§ Text excerpt:
┄┄┄┄┄┄┄┄┄┄┄┄┄┄┄┄┄┄┄┄

Tag Archives: collaboration

picnic08: Charles Leadbeater and Clay Shirky. Boulders and Pebbles

I noticed at this conference that I got most from the sessions where there was room for new conversations to take place between the speakers after their keynotes or presentations in the one-on-one exchange between them , intersected by questions from the floor. I wonder too if it is the time when speakers themselves can think new thoughts? I have two examples of this from Picnic08 .

The first from my own talk when my CD and powerpoint became corrupted and I had to speak without slides which will be the subject of another post.. the second in the final moments of Charlie Leadbeater’s talk when Clay Shirky asked him some questions and you had two great minds on stage thinking together – thinking live, thinking as performance.

Charlie in one section of his talk , captured here , talked about mainstream media organisations as Boulders, and individual content creators as Pebbles. His argument which built very elegantly suggested more than strongly that the Pebbles will have the future and that Boulders could never understand the agility, creativity and sheer potential generated by the pro-am, the user-generated and the unleashed creative potential of the network.

┄┄┄┄┄┄┄┄┄┄┄┄┄┄┄┄┄┄┄┄

§ Request A:
Rewrite the conference post starting at "picnic08: Charles Leadbeater" and ending at "thinking as performance.", swapping "speakers" for "panelists".
The conference post has no connection to the listing placed after it.

§ Information supplied:

┄┄┄┄┄┄┄┄┄┄┄┄┄┄┄┄┄┄┄┄

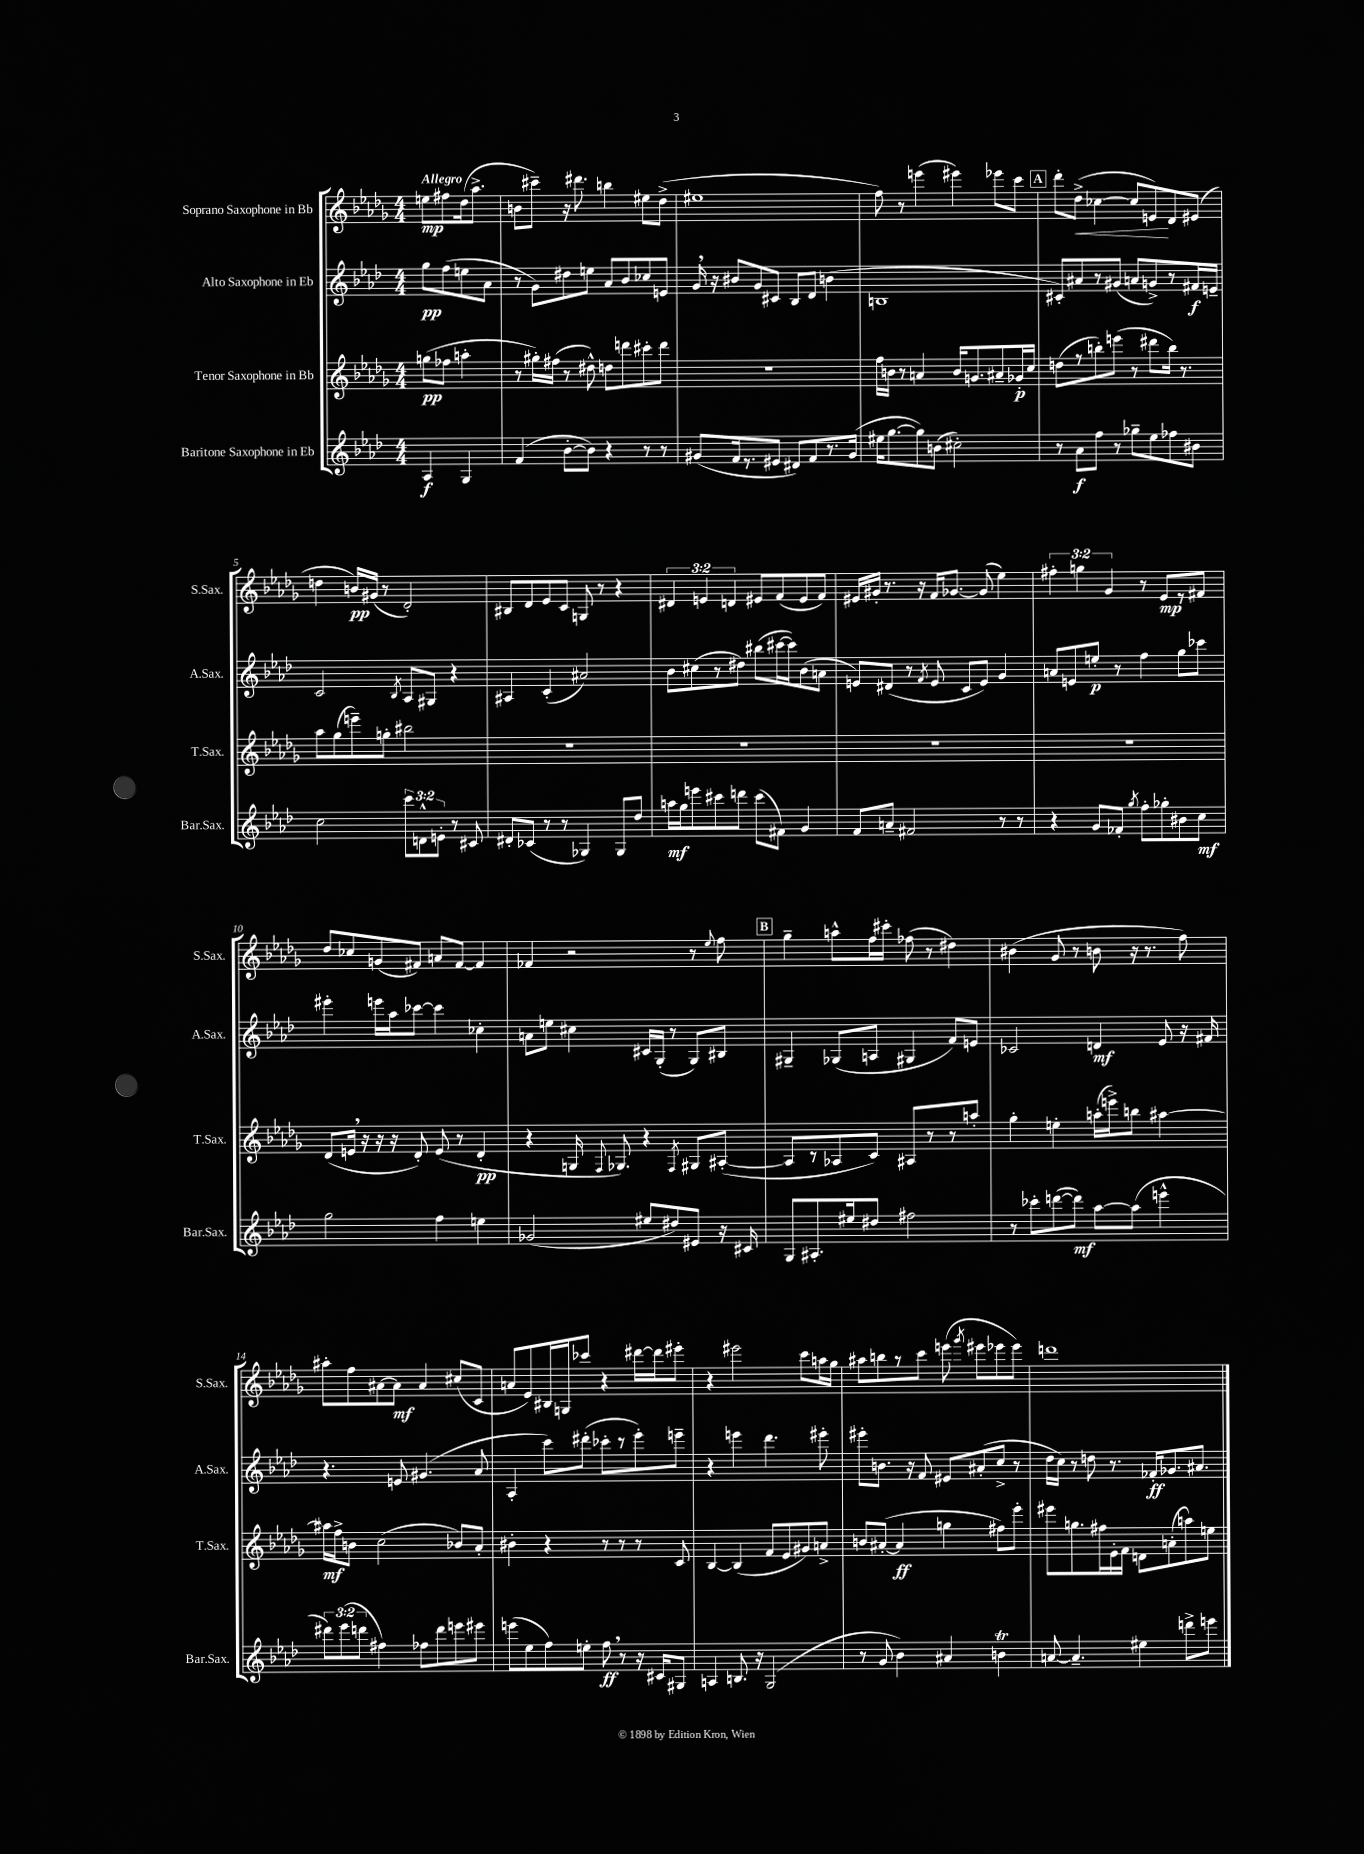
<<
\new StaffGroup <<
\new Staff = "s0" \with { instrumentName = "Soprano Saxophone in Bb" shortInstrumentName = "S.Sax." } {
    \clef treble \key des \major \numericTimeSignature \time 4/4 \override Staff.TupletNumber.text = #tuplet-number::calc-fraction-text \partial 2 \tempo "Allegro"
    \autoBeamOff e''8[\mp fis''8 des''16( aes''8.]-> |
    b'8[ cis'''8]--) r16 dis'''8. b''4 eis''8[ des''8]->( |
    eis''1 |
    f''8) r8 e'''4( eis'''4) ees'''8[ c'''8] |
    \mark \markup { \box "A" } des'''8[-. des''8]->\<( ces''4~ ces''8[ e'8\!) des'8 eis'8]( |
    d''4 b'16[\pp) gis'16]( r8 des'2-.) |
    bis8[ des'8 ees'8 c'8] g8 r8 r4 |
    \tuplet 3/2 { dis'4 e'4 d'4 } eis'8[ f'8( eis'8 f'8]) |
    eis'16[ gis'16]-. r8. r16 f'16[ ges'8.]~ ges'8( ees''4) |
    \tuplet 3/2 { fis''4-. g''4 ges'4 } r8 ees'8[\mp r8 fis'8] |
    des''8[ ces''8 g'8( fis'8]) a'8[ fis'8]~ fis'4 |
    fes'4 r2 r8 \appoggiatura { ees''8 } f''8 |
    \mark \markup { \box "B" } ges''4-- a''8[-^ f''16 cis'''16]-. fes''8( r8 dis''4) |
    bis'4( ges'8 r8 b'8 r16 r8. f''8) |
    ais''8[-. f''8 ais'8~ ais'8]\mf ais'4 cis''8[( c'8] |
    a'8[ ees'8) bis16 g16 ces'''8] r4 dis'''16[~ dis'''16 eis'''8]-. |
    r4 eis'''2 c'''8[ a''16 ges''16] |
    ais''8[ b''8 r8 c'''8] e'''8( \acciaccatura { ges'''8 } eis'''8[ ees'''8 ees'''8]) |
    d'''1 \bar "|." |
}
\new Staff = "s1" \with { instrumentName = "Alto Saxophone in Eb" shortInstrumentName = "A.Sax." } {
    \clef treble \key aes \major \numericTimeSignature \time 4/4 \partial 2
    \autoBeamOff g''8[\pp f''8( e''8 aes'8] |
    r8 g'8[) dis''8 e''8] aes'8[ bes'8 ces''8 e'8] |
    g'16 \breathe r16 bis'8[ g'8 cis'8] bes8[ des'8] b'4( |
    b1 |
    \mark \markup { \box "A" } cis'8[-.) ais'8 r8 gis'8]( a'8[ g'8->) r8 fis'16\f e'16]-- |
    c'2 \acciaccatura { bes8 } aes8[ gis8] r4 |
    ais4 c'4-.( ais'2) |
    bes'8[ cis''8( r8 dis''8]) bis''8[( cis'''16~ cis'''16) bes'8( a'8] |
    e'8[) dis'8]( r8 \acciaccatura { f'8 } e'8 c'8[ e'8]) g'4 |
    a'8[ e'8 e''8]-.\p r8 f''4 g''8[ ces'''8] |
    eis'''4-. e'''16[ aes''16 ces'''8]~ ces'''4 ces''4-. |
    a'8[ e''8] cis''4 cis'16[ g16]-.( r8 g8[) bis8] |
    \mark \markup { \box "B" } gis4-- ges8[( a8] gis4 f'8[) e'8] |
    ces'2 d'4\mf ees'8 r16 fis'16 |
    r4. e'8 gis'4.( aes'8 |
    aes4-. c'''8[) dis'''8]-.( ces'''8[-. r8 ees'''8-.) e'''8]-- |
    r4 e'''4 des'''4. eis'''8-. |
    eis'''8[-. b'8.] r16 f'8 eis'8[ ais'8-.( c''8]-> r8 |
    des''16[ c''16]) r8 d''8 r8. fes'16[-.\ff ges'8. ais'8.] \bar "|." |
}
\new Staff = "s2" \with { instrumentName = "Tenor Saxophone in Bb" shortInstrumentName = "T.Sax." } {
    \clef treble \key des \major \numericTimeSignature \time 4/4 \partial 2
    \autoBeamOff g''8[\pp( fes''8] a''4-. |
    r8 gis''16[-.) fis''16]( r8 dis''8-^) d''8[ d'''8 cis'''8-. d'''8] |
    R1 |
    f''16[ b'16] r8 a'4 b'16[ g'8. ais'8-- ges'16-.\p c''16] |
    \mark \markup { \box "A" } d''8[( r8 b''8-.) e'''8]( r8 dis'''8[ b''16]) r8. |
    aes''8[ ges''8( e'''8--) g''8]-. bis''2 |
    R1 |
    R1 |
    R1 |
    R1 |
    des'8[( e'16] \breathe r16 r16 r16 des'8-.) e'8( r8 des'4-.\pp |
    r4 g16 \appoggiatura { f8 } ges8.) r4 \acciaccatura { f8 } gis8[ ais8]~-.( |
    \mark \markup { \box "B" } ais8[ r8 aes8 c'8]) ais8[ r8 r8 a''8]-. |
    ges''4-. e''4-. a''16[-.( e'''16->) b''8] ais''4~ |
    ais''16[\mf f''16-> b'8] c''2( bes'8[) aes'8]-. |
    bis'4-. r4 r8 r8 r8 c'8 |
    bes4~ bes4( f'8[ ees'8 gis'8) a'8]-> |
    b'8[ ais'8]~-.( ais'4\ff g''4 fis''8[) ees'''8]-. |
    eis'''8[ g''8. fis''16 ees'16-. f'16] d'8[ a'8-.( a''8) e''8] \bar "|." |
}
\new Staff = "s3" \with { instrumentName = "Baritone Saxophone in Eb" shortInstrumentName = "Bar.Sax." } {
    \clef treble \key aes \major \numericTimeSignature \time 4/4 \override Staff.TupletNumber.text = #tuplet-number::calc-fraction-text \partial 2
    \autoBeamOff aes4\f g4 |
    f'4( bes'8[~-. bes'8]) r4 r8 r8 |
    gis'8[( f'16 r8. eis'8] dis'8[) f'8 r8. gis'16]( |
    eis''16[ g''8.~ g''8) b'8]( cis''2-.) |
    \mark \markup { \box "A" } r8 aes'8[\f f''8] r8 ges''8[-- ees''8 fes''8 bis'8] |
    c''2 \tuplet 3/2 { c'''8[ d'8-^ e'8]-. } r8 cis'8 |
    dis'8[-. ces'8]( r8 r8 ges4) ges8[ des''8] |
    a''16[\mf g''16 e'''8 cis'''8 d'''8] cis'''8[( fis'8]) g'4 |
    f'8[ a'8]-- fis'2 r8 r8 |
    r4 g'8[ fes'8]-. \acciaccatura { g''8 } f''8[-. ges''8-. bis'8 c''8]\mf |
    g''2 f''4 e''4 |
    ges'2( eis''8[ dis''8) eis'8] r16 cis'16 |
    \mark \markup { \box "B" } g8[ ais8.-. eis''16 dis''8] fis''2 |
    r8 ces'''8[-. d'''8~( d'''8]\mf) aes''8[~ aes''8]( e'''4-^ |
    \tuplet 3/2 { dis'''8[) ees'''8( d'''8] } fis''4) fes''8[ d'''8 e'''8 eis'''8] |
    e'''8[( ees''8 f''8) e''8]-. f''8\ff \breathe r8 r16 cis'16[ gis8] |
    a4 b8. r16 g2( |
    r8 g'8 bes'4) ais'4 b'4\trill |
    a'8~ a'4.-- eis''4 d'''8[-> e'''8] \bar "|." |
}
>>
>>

┄┄┄┄┄┄┄┄┄┄┄┄┄┄┄┄┄┄┄┄

§ Request B:
Render the listing as a JSON list of strings, one per line with blank lines omitted, starting at the beginning of the listing and ending at the line containing "eis'''4-. e'''16[ aes''16". Leave the pictures out.

§ Complete answer A:
picnic08: Charles Leadbeater and Clay Shirky. Boulders and Pebbles

I noticed at this conference that I got most from the sessions where there was room for new conversations to take place between the panelists after their keynotes or presentations in the one-on-one exchange between them , intersected by questions from the floor. I wonder too if it is the time when panelists themselves can think new thoughts? I have two examples of this from Picnic08 .

The first from my own talk when my CD and powerpoint became corrupted and I had to speak without slides which will be the subject of another post.. the second in the final moments of Charlie Leadbeater’s talk when Clay Shirky asked him some questions and you had two great minds on stage thinking together – thinking live, thinking as performance.

§ Complete answer B:
[
  "<<",
  "\\new StaffGroup <<",
  "\\new Staff = \"s0\" \\with { instrumentName = \"Soprano Saxophone in Bb\" shortInstrumentName = \"S.Sax.\" } {",
  "    \\clef treble \\key des \\major \\numericTimeSignature \\time 4/4 \\override Staff.TupletNumber.text = #tuplet-number::calc-fraction-text \\partial 2 \\tempo \"Allegro\"",
  "    \\autoBeamOff e''8[\\mp fis''8 des''16( aes''8.]-> |",
  "    b'8[ cis'''8]--) r16 dis'''8. b''4 eis''8[ des''8]->( |",
  "    eis''1 |",
  "    f''8) r8 e'''4( eis'''4) ees'''8[ c'''8] |",
  "    \\mark \\markup { \\box \"A\" } des'''8[-. des''8]->\\<( ces''4~ ces''8[ e'8\\!) des'8 eis'8]( |",
  "    d''4 b'16[\\pp) gis'16]( r8 des'2-.) |",
  "    bis8[ des'8 ees'8 c'8] g8 r8 r4 |",
  "    \\tuplet 3/2 { dis'4 e'4 d'4 } eis'8[ f'8( eis'8 f'8]) |",
  "    eis'16[ gis'16]-. r8. r16 f'16[ ges'8.]~ ges'8( ees''4) |",
  "    \\tuplet 3/2 { fis''4-. g''4 ges'4 } r8 ees'8[\\mp r8 fis'8] |",
  "    des''8[ ces''8 g'8( fis'8]) a'8[ fis'8]~ fis'4 |",
  "    fes'4 r2 r8 \\appoggiatura { ees''8 } f''8 |",
  "    \\mark \\markup { \\box \"B\" } ges''4-- a''8[-^ f''16 cis'''16]-. fes''8( r8 dis''4) |",
  "    bis'4( ges'8 r8 b'8 r16 r8. f''8) |",
  "    ais''8[-. f''8 ais'8~ ais'8]\\mf ais'4 cis''8[( c'8] |",
  "    a'8[ ees'8) bis16 g16 ces'''8] r4 dis'''16[~ dis'''16 eis'''8]-. |",
  "    r4 eis'''2 c'''8[ a''16 ges''16] |",
  "    ais''8[ b''8 r8 c'''8] e'''8( \\acciaccatura { ges'''8 } eis'''8[ ees'''8 ees'''8]) |",
  "    d'''1 \\bar \"|.\" |",
  "}",
  "\\new Staff = \"s1\" \\with { instrumentName = \"Alto Saxophone in Eb\" shortInstrumentName = \"A.Sax.\" } {",
  "    \\clef treble \\key aes \\major \\numericTimeSignature \\time 4/4 \\partial 2",
  "    \\autoBeamOff g''8[\\pp f''8( e''8 aes'8] |",
  "    r8 g'8[) dis''8 e''8] aes'8[ bes'8 ces''8 e'8] |",
  "    g'16 \\breathe r16 bis'8[ g'8 cis'8] bes8[ des'8] b'4( |",
  "    b1 |",
  "    \\mark \\markup { \\box \"A\" } cis'8[-.) ais'8 r8 gis'8]( a'8[ g'8->) r8 fis'16\\f e'16]-- |",
  "    c'2 \\acciaccatura { bes8 } aes8[ gis8] r4 |",
  "    ais4 c'4-.( ais'2) |",
  "    bes'8[ cis''8( r8 dis''8]) bis''8[( cis'''16~ cis'''16) bes'8( a'8] |",
  "    e'8[) dis'8]( r8 \\acciaccatura { f'8 } e'8 c'8[ e'8]) g'4 |",
  "    a'8[ e'8 e''8]-.\\p r8 f''4 g''8[ ces'''8] |",
  "    eis'''4-. e'''16[ aes''16 ces'''8]~ ces'''4 ces''4-. |"
]